The successes of Guterres’s programs during this time abound. In Pakistan, UNHCR arranged for mass information campaigns to ensure women are aware of individual registration to guarantee their security, access to essential services, and political rights. In Liberia, guidelines on refugee election procedures now ensure that fifty percent of the camp leadership is women. To advance gender equality in food security in Afghanistan, women are now prioritized for food distribution. And in Jordan, separate pick-up areas and times for food distribution are designated for women.

Not only did Guterres work to advance a different narrative about women and girls on the ground, but he also worked to achieve gender parity at all levels of institutional leadership. When Guterres came into office in 2005, women made up not even thirty percent of the UNHCR’s senior positions. According to UNHCR records, gender parity was fully met within his Senior Management Committee by the end of his tenure—with ten women and ten men—and rose to forty-two percent among all senior leadership positions. “If I had to choose just one measure during my years at UNHCR that really had an impact and triggered substantive change I would say parity at the Senior Management Committee,” said Guterres in an email to openDemocracy. He does regret however, that during his tenure the proportion of women among junior levels staff appeared to drop.

Now, Guterres has committed to achieving full gender parity in the United Nations.
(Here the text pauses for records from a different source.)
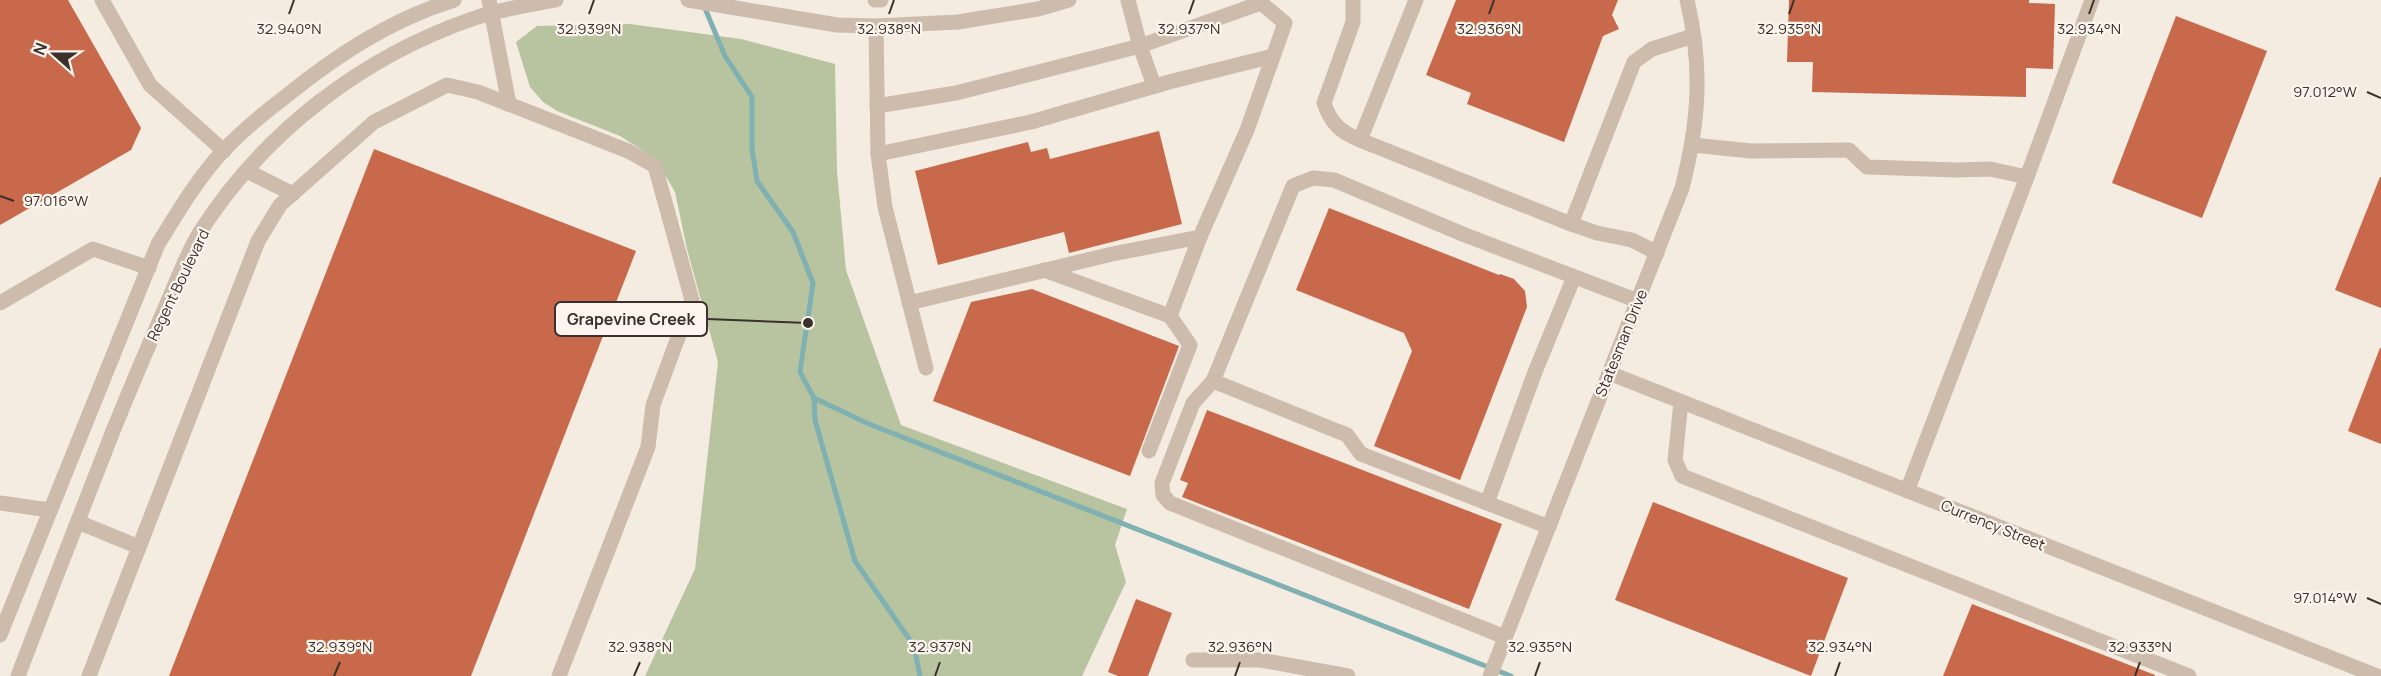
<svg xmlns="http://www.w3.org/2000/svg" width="2381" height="676" font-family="Manrope,sans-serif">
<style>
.green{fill:#b8c4a0}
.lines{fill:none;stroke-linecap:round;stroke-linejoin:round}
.stream{stroke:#7fb0b2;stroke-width:5}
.building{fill:#c8694b}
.minor{stroke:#cdbbac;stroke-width:15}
.ticks{fill:none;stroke:#3b302b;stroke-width:2}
.labels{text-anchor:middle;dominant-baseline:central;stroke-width:4.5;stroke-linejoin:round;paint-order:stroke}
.street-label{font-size:15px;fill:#3b302b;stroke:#fbf5ee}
.ticks-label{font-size:15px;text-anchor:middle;fill:#3b302b;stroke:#fbf5ee;stroke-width:4.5;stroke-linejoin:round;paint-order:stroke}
.leader{fill:none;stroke:#3b302b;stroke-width:2}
.callout-dot{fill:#3b302b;stroke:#fbf5ee;stroke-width:2}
.callout{fill:#fbf5ee;stroke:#3b302b;stroke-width:2}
.callout-label{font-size:16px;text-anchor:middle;font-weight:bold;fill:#3b302b}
</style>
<rect width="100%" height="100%" fill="#f4ebe1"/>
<path class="green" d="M 630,24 L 741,39 L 835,64 L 837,171 L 846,270 L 901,425 L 1127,509 L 1115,545 L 1126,582 L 1082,676 L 645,676 L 695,569 L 718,362 L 687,249 L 675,192 L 656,159 L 620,136 L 557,111 L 543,102 L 530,87 L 516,42 L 537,26 Z"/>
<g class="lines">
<g class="stream">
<path d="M 704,6 L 725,56 L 752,97 L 752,149 L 757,181 L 793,232 L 813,283 L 800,372 L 814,398 L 815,420 L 855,561 L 914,646 L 920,676"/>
<path d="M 814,398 L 869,424 L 1511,676"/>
</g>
</g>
<g class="building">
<path d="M 0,0 L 68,0 L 141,128 L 131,150 L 0,225 Z"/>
<path d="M 1456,0 L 1618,0 L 1612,15 L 1619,29 L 1603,36 L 1564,142 L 1467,104 L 1471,93 L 1426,75 Z"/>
<path d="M 1789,0 L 2029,0 L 2029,3 L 2055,4 L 2053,69 L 2026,68 L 2026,97 L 1812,92 L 1813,62 L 1787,62 Z"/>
<path d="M 2176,16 L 2267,51 L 2202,218 L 2112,183 Z"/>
<path d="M 1159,131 L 1182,224 L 1069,253 L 1064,232 L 938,265 L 915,171 L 1028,142 L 1031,152 L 1047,148 L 1050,159 Z"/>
<path d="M 374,149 L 636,251 L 471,676 L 169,676 Z"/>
<path d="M 2380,177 L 2381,177 L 2381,308 L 2335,290 Z"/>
<path d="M 1329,208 L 1499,275 L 1500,274 L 1514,279 L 1525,291 L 1527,307 L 1460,480 L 1374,446 L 1412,351 L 1404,333 L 1296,290 Z"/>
<path d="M 1032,289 L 1179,346 L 1130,476 L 933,401 L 971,302 Z"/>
<path d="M 2380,348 L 2381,348 L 2381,444 L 2348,431 Z"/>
<path d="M 1207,410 L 1502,524 L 1469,609 L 1182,497 L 1188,483 L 1180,480 Z"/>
<path d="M 1653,502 L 1848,578 L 1811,676 L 1615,600 Z"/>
<path d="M 1136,599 L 1172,613 L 1148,676 L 1118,676 L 1108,672 Z"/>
<path d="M 1972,604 L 2155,675 L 2155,676 L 1943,676 Z"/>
</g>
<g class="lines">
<g class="minor">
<path d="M 102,0 L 150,85 L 224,151"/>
<path d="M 489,0 L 509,104"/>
<path d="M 688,0 L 837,25 L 876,26 L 958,22 L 1038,9 L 1069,0"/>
<path d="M 875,0 L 881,0"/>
<path d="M 1353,0 L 1353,22 L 1324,103 C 1331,124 1341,132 1360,140 L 1571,224 L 1597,233 L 1632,240 L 1657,253"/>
<path d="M 876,26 L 878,154 L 885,207 L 926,368"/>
<path d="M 877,106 L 956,93 L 1140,46 L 1154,86"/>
<path d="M 1360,140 L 1416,0"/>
<path d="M 1693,145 L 1751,151 L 1849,150 L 1867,167 L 1957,170 L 1990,169 L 2027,177"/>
<path d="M 878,154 L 1031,122 L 1169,82 L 1273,56"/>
<path d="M 247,171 L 293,194"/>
<path d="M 1571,224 L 1634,62 L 1652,49 L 1693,36"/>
<path d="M 1044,270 L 1170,316 L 1200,237"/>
<path d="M 0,303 L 93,249 L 149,268"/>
<path d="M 909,303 L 1112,254 L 1200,237 L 1247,130 L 1285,23 L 1261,3 L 1140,46 L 1128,0"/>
<path d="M 1609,373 L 2377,676"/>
<path d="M 1213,381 L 1193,403 L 1162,483 L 1163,495 L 1170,503 L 1505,637"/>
<path d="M 1681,402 L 1675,460 L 1682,476 L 2189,676"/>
<path d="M 1149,451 L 1190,345 L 1170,316"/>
<path d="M 1907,491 L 2027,177 L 2092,0"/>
<path d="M 0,503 L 49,510"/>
<path d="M 1487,503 L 1535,372 L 1574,277"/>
<path d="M 78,522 L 139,547"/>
<path d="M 1549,527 L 1361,454 L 1347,435 L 1213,381 L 1293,186 L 1313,178 L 1334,180 L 1465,235 L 1638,301"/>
<path d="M 0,635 L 158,244 C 178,212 198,178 223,151 C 242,131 264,113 285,97 C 337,55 390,20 454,0"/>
<path d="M 1193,660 L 1261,660 L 1348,676"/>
<path d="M 18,676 C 49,594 81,513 113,431 C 130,389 147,349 165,308 C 176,283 186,255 200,232 C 264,132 363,56 475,18 C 501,9 529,5 556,0"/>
<path d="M 89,676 L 258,241 L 280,205 L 374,122 L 447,85 L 478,92 L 628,151 L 655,166 L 692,300 L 653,405 L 648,447 L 559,676"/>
<path d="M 1490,676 L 1682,188 C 1699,122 1703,67 1687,0"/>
</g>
</g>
<path class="ticks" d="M 289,14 L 294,0M 589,14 L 594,0M 889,14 L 894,0M 1189,14 L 1194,0M 1489,14 L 1494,0M 1789,14 L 1794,0M 2089,14 L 2094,0M 2367,92 L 2381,98M 0,196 L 14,201M 2367,598 L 2381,604M 334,676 L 340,662M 634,676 L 640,662M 935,676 L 940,662M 1235,676 L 1240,662M 1535,676 L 1540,662M 1835,676 L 1840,662M 2135,676 L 2140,662"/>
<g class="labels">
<g class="street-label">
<text transform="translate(178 285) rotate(-64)">Regent Boulevard</text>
<text transform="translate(1621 343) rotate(-68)">Statesman Drive</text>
<text transform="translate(1993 525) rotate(22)">Currency Street</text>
</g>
</g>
<g class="ticks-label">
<text x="1789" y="34">32.935°N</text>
<text x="289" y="34">32.940°N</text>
<text x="589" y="34">32.939°N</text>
<text x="889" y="34">32.938°N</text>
<text x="1189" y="34">32.937°N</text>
<text x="1489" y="34">32.936°N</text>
<text x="2089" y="34">32.934°N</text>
<text x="2325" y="97">97.012°W</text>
<text x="56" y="206">97.016°W</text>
<text x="2325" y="603">97.014°W</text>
<text x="340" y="652">32.939°N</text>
<text x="640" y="652">32.938°N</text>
<text x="940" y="652">32.937°N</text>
<text x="1240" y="652">32.936°N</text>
<text x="1540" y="652">32.935°N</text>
<text x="1840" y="652">32.934°N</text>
<text x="2140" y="652">32.933°N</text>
</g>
<path class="leader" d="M808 323L707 319"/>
<circle class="callout-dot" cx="808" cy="323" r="6"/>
<rect class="callout" x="555" y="302" width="152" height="34" rx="6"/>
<g class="callout-label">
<text x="631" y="325">Grapevine Creek</text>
</g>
<g transform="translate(54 54) rotate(291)" stroke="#fbf5ee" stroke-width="4.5" paint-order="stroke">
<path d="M0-4.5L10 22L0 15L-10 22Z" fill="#3b302b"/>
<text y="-9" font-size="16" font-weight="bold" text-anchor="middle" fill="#3b302b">N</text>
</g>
</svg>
In an interview with openDemocracy in early September, he provided more detail, saying he would start with the UN’s most senior levels—a tactic he believes will have the greatest and swiftest impact.

But some gender-parity advocates worry that these rhetorical commitments are empty, and that promises of a feminist agenda from a male Secretary-General may not amount to much. In a recent interview with openDemocracy, Shazia Rafi, UN Expert and former Secretary-General of Parliamentarians for Global Action, said, “[Men] have had their chance for seventy years, they have not created a more equal or peaceful world, they have not kept their commitments on gender equality made over twenty years ago at the Beijing Conference 1995; I was there, I helped write the words. There is no reason to believe the men will do so now.” After the appointment of Mr. Guterres, Rafi says her views have not changed per se. “But, I am open to them doing something completely different from the pattern of the last 70 years,” she wrote in an email on 3 November.

The UN has committed itself to fifty-fifty gender parity in top senior managerial posts since February 1996. The closest it ever got in those twenty years was twenty-four percent in 2012. In fact, if the current trend continues, the UN will favor men in its senior positions for the next 110 years.

The UN’s gender problem is much more than just staffing issues.

Gender equality activist groups such as the United Nations Feminist Network, and the International Center for Research on Women, have outlined clear, concrete proposals for the next SG. These feminist agendas include targets from achieving gender parity to preventing and addressing sexual harassment, and even repurposing the UN’s Commission on the Status of Women.

Changes in staffing, however, can be delivered almost immediately.

On the occasion of the appointment of a new Secretary-General, all high-level employees submit letters of resignation. This gives Guterres the chance to take bold action toward parity. If Guterres appoints a gender-equal Senior Management Group—just as Canada’s Justin Trudeau appointed a gender-equal Cabinet upon taking office in 2015—the move would be a brave step forward toward a gender-equal UN. He might next consider sending seventy-five-year-old Wonder Woman back into retirement.